Scénario 4 : sécurité sociale et Ocam, chacun chez soi
Ce « scénario de rupture » privilégie une logique d’assurance « supplémentaire » pour les Ocam qui interviendraient sur un panier de soins totalement distinct de celui de la Sécurité sociale. Un choix qui pourrait redonner des marges de liberté aux Ocam pour construire leurs contrats même s’il n’interdit pas « pour autant toute réglementation », précise le rapport. Cette assurance supplémentaire interviendrait sur les prestations – optique, soins et prothèses dentaires, audioprothèses – aujourd’hui majoritairement financées par les Ocam et concernées par le 100 % Santé.

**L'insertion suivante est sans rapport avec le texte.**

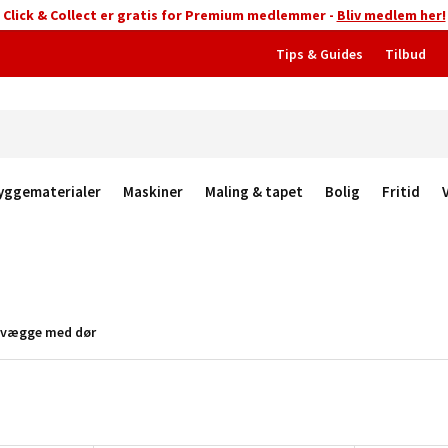
Click & Collect er gratis for Premium medlemmer -
Bliv medlem her!
Tips & Guides
Tilbud
yggematerialer
Maskiner
Maling & tapet
Bolig
Fritid
evægge med dør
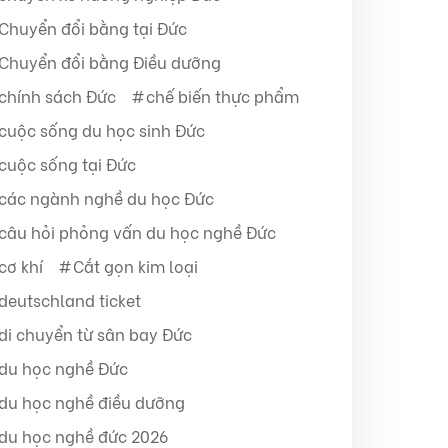
Chuyển đổi bằng tại Đức
Chuyển đổi bằng Điều dưỡng
chính sách Đức
chế biến thực phẩm
cuộc sống du học sinh Đức
cuộc sống tại Đức
các ngành nghề du học Đức
câu hỏi phỏng vấn du học nghề Đức
cơ khí
Cắt gọn kim loại
deutschland ticket
di chuyển từ sân bay Đức
du học nghề Đức
du học nghề điều dưỡng
du học nghề đức 2026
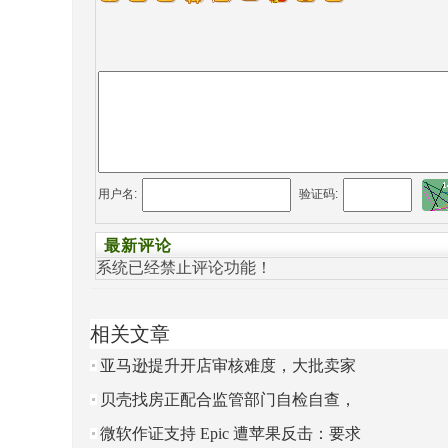
用户名:
验证码:
最新评论
系统已经禁止评论功能！
相关文章
亚马逊提升开店审核难度，大批卖家
收到邮寄明信片验证真实地址
贝壳找房正配合监管部门自检自查，
是否涉及垄断仍需调查
微软作证支持 Epic 遭苹果反击：要求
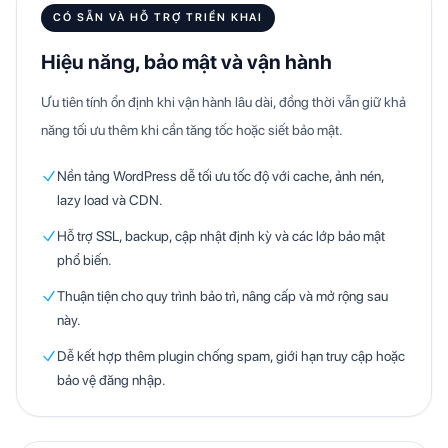
CÓ SẴN VÀ HỖ TRỢ TRIỂN KHAI
Hiệu năng, bảo mật và vận hành
Ưu tiên tính ổn định khi vận hành lâu dài, đồng thời vẫn giữ khả
năng tối ưu thêm khi cần tăng tốc hoặc siết bảo mật.
Nền tảng WordPress dễ tối ưu tốc độ với cache, ảnh nén,
lazy load và CDN.
Hỗ trợ SSL, backup, cập nhật định kỳ và các lớp bảo mật
phổ biến.
Thuận tiện cho quy trình bảo trì, nâng cấp và mở rộng sau
này.
Dễ kết hợp thêm plugin chống spam, giới hạn truy cập hoặc
bảo vệ đăng nhập.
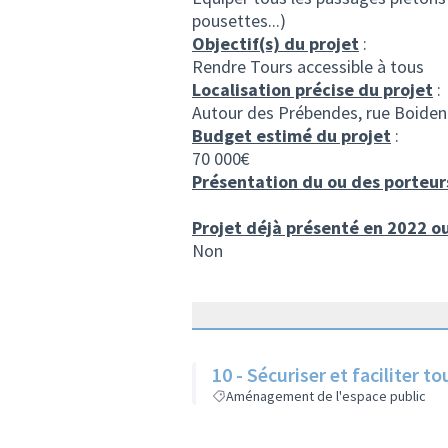
pousettes...)
Objectif(s) du projet
:
Rendre Tours accessible à tous
Localisation précise du projet
:
Autour des Prébendes, rue Boiden
Budget estimé du projet
:
70 000€
Présentation du ou des porteur
Projet déjà présenté en 2022 o
Non
10 - Sécuriser e
Aménagement de l'espace public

Annexe : Un mécanisme de type « bouclier sanitaire »
Le Hcaam réactualise le « bouclier sanitaire » afin de limiter « des restes à charge catastrophiques » et de réduire le coût de la complémentaire pour les retraités. Concrètement, la Sécurité sociale rembourserait la totalité des dépenses au-delà d’un certain plafond de restes à charge. Les dépassements d’honoraires ne seraient pas intégrés et seraient toujours remboursés par la complémentaire. Un tel dispositif existe déjà aux Pays-Bas, en Suisse et en Suède, ainsi qu’en Belgique et en Allemagne, où le plafond est fonction du niveau de revenus.
Le rapport détaille deux types de bouclier. Par exemple, le premier plafonnerait à 1 100 € le reste à charge sur les dépenses hospitalières, son coût serait de 1 Md€ pour la Sécurité sociale.
Le second bouclier limiterait à 1 400 € le RAC sur les soins de ville et d’hôpital pour un coût de 2 Md€. Dans ce dernier cas, le reste à charge pour les personnes âgées de 70 à 79 ans devrait baisser de 150 € par an en moyenne et de 225 € pour celles de plus de 80 ans.